One casualty of Congress’ spending fight could be Iraqi translators who helped the U.S. during that nation’s war, but whose visa applications are about to stall unless Congress can extend a Sept. 30 deadline written into law.
House Republicans, in action Saturday, included language to extend the deadline for applications into December as part of their changes to the stopgap spending bill the GOP powered through, which also tries to roll back parts of President Obama’s health care law.
But Senate Democrats have said they won’t accept any changes to Obamacare, and since those changes are combined with the visa issue, that leaves the Iraqi translators facing a potential crisis.
Spokesman for Senate Majority Leader Harry Reid and Minority Whip Richard J. Durbin, the second-ranking Democrat in the chamber, didn’t return messages over the weekend asking about the situation.
The visas are meant to try to help translators escape from a country where their cooperation with U.S. troops leaves many of them in danger.
Thousands of Iraqis have applied and waited years as the State Department has run applicants and their relatives through a complicated series of background checks. The process has stretched from six weeks into a two-year ordeal, according to lawyers at the Iraqi Refugee Assistance Project.
One State Department official told The Washington Times that if the authority for the visas lapses Monday, those who have already applied and are in the approval process would have to start over.

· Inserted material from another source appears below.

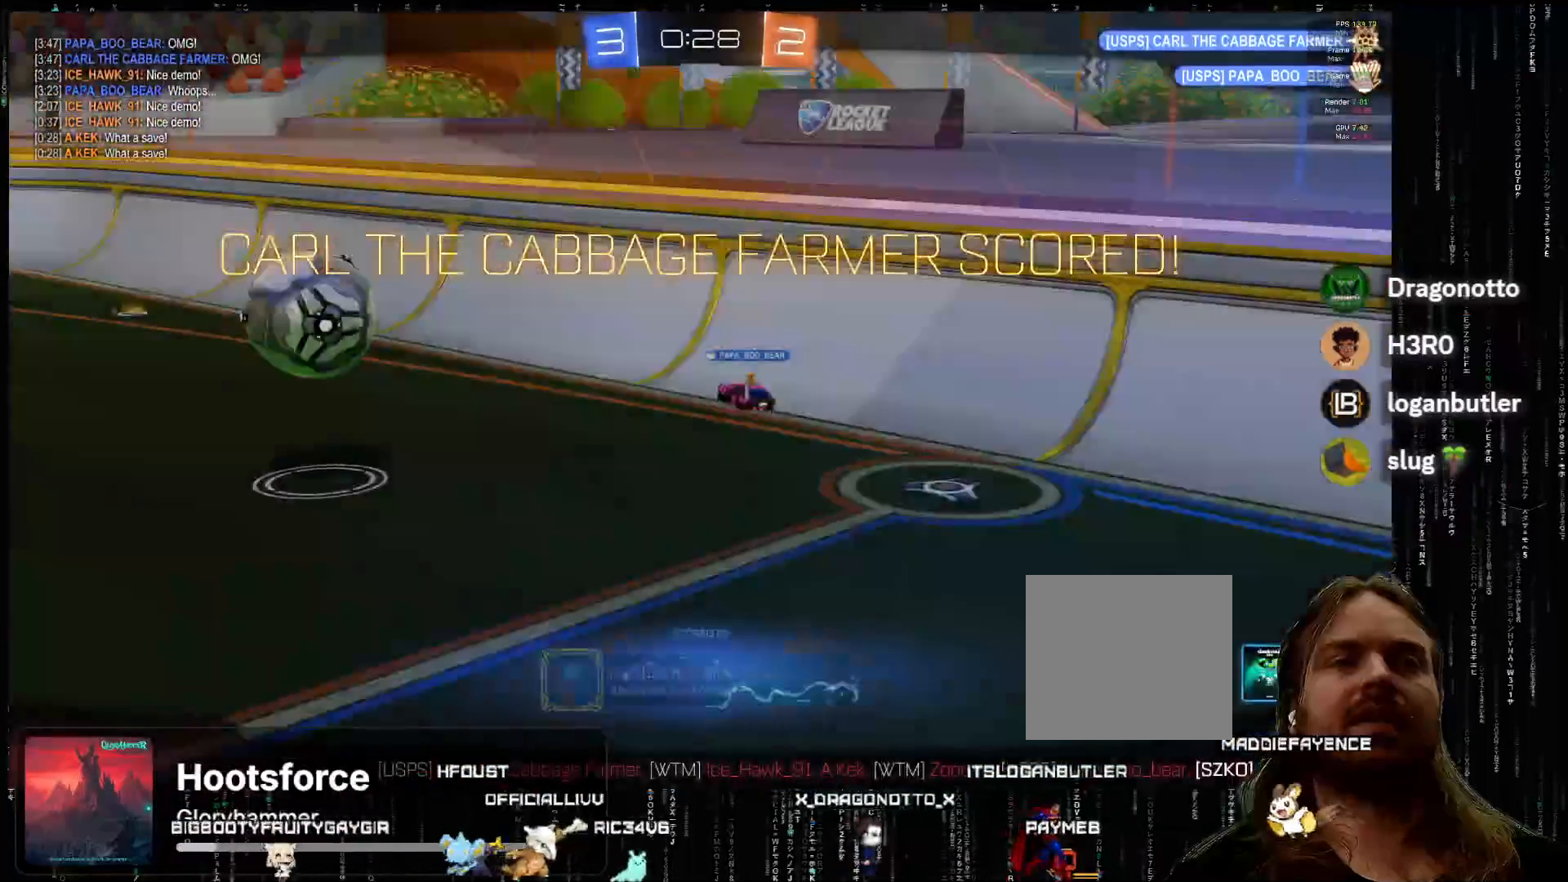
{"buttons": [], "left_stick": "center", "events": [[33, "R2", "up"]]}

Neither the House nor Senate included the renewed visa language in their initial spending bills.
A House Republican aide said the White House just recently made them aware of the need for an extension.
“This authority is necessary to ensure the visas continue for Iraqis who assisted the U.S. during the war, many of whom risked their lives to do so,” Rep. Harold Rogers, the Kentucky Republican who heads the House Appropriations Committee, said as he urged colleagues to vote for the GOP stopgap spending proposals Saturday.

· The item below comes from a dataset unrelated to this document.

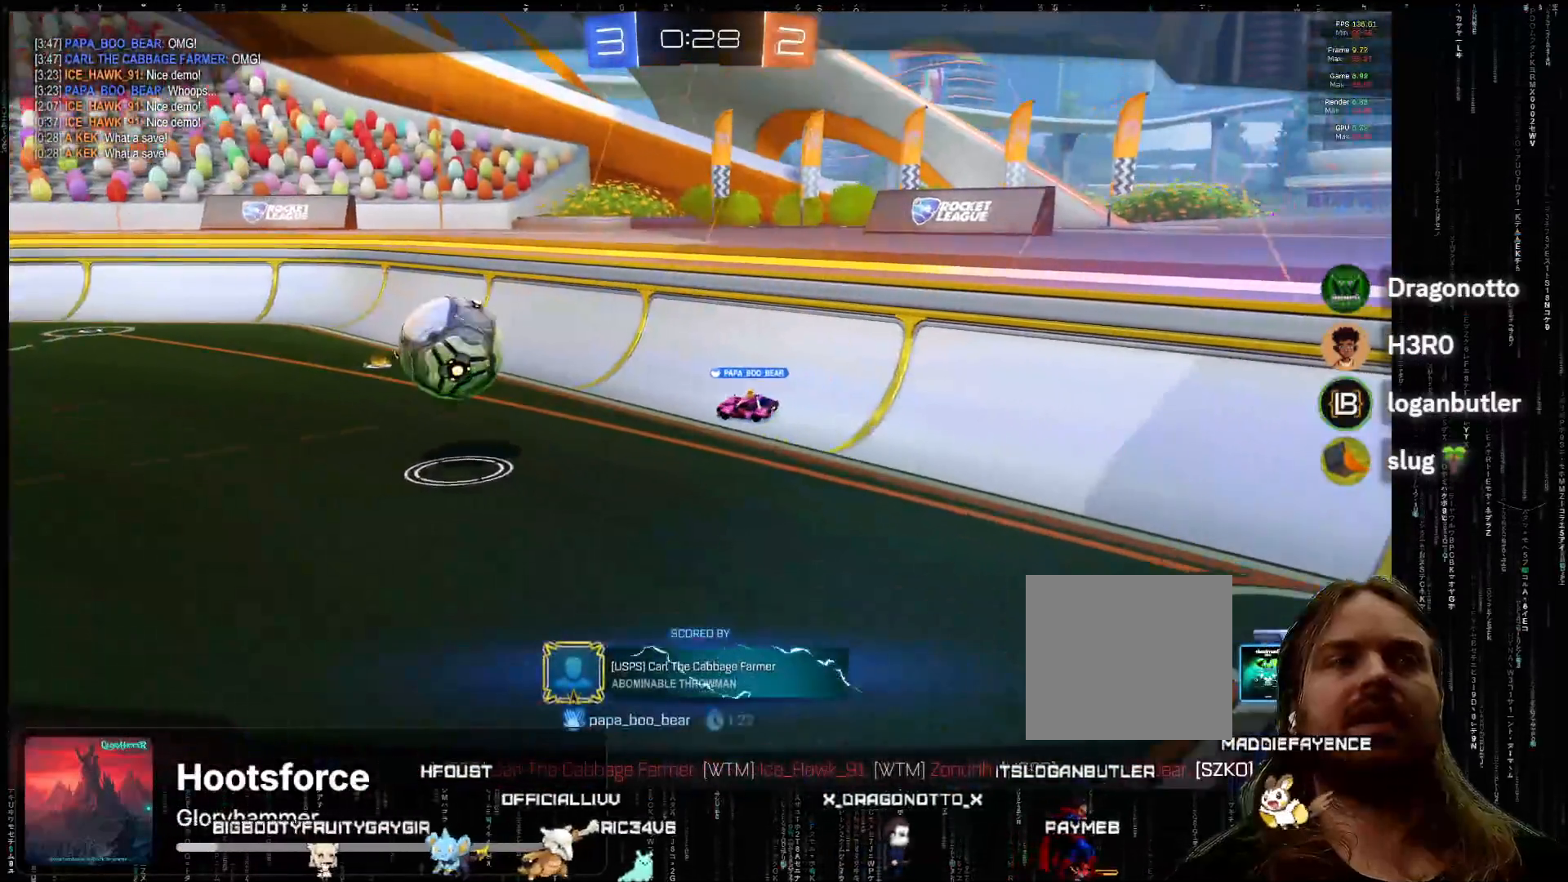
{"buttons": [], "left_stick": "center", "events": []}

There are other options available too.
The annual defense policy bill the House passed would also extend the visa period. But the Senate has yet to act on its version of the bill, and in recent years Congress has put a final compromise off until December.
In addition to adding in the visa language, House Republicans stripped another controversial part from their bill — $174,000 in taxpayer money that had been slated to go to the widow of Sen. Frank R. Lautenberg.
Paying a death gratuity to the spouses of lawmakers who pass away while in office has been a common practice, and both the House and Senate included the money in previous versions of their year-end spending bills.
But an ethics group questioned the payout to Bonnie Englebardt Lautenberg, wife of the late Democratic senator, who is worth an estimated $56.8 million, according to Roll Call’s 2012 survey of lawmakers’ wealth.
As a gift, the money would be tax free.
• Kristina Wong contributed to this report.